● **WHAT NEEDS TO BE DONE**
Pull out the lines of the records below, word for word, starting at the line that contains "Wrap output in <instances>...</instances>. Mask" and ending at the last line of the records.

== SUPPLIED RECORDS

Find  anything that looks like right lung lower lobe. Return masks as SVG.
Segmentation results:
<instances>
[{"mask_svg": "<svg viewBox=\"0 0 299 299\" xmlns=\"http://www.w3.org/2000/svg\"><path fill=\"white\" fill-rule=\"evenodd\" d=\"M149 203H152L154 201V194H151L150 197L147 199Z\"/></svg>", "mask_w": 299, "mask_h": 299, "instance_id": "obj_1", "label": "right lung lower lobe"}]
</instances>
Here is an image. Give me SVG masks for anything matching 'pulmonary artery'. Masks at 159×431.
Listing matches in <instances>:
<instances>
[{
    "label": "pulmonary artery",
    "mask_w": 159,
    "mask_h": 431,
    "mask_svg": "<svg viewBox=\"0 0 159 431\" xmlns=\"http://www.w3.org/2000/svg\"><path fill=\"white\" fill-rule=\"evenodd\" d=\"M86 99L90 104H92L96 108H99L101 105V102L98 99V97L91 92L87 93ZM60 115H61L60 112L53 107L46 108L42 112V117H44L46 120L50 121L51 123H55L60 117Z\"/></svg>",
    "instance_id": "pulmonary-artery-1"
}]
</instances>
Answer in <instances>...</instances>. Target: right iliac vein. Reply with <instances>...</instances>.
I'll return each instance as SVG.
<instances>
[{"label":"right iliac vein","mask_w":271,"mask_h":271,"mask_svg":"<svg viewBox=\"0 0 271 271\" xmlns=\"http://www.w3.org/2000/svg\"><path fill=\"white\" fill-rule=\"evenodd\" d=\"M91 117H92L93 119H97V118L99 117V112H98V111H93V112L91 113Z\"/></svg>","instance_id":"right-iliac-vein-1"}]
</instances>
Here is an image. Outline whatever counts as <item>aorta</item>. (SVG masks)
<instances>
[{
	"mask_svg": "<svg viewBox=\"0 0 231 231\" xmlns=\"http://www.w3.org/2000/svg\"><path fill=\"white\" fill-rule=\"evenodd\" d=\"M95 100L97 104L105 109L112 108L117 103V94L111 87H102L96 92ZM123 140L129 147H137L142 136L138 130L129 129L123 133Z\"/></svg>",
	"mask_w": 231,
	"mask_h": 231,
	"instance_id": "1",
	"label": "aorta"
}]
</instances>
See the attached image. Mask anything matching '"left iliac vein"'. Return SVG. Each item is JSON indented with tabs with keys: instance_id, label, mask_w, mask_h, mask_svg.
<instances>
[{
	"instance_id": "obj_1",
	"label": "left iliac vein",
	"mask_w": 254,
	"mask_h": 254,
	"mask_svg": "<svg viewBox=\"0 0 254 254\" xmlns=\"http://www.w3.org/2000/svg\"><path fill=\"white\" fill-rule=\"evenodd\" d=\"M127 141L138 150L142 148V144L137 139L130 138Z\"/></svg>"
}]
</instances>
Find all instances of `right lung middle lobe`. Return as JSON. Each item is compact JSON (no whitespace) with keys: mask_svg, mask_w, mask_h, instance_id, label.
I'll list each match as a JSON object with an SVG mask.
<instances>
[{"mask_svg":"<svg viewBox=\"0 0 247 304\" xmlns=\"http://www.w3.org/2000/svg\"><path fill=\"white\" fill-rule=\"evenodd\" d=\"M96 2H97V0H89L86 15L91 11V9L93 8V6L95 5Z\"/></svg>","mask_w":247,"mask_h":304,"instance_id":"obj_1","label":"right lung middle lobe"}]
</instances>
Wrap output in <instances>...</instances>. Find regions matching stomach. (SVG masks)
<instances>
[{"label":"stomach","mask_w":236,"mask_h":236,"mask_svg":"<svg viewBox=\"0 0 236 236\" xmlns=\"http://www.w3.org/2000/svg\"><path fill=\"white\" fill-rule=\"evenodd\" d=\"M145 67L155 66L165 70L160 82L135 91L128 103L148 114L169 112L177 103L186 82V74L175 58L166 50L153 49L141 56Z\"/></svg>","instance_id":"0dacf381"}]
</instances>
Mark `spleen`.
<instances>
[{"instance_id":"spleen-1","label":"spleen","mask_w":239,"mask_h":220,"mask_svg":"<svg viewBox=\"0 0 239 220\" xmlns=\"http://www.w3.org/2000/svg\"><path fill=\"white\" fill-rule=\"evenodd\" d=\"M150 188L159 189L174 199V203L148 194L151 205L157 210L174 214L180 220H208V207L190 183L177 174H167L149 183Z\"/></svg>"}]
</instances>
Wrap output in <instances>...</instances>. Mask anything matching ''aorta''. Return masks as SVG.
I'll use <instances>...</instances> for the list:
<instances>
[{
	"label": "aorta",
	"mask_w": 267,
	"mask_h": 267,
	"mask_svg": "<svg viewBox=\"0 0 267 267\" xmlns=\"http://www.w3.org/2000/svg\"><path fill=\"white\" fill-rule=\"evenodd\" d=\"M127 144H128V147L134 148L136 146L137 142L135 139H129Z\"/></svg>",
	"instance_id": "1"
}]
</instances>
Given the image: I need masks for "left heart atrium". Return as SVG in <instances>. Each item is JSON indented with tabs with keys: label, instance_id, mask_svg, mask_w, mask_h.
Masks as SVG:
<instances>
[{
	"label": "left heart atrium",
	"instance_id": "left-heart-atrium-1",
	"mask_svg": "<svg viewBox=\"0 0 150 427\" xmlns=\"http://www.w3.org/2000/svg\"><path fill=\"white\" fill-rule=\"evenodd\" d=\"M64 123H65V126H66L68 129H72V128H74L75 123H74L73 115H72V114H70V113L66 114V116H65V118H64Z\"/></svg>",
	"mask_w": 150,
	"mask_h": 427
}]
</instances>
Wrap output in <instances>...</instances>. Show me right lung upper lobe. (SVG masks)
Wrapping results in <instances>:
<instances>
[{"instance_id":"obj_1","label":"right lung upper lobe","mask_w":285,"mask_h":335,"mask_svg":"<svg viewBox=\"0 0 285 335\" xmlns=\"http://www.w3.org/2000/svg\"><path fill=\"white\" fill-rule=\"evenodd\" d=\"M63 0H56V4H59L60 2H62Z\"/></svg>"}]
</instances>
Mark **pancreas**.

====

● **EXPECTED ANSWER**
Wrap output in <instances>...</instances>. Mask anything matching ''aorta''. Return masks as SVG.
I'll use <instances>...</instances> for the list:
<instances>
[{
	"label": "aorta",
	"mask_w": 267,
	"mask_h": 267,
	"mask_svg": "<svg viewBox=\"0 0 267 267\" xmlns=\"http://www.w3.org/2000/svg\"><path fill=\"white\" fill-rule=\"evenodd\" d=\"M127 144H128V147L134 148L136 146L137 142L135 139H129Z\"/></svg>",
	"instance_id": "1"
}]
</instances>
Given the image: I need masks for "left heart atrium". Return as SVG in <instances>. Each item is JSON indented with tabs with keys: label, instance_id, mask_svg, mask_w, mask_h.
Masks as SVG:
<instances>
[{
	"label": "left heart atrium",
	"instance_id": "left-heart-atrium-1",
	"mask_svg": "<svg viewBox=\"0 0 150 427\" xmlns=\"http://www.w3.org/2000/svg\"><path fill=\"white\" fill-rule=\"evenodd\" d=\"M64 123H65V126H66L68 129H72V128H74L75 123H74L73 115H72V114H70V113L66 114V116H65V118H64Z\"/></svg>",
	"mask_w": 150,
	"mask_h": 427
}]
</instances>
Wrap output in <instances>...</instances>. Show me right lung upper lobe. (SVG masks)
Wrapping results in <instances>:
<instances>
[{"instance_id":"obj_1","label":"right lung upper lobe","mask_w":285,"mask_h":335,"mask_svg":"<svg viewBox=\"0 0 285 335\" xmlns=\"http://www.w3.org/2000/svg\"><path fill=\"white\" fill-rule=\"evenodd\" d=\"M63 0H56V4H59L60 2H62Z\"/></svg>"}]
</instances>
Mark **pancreas**.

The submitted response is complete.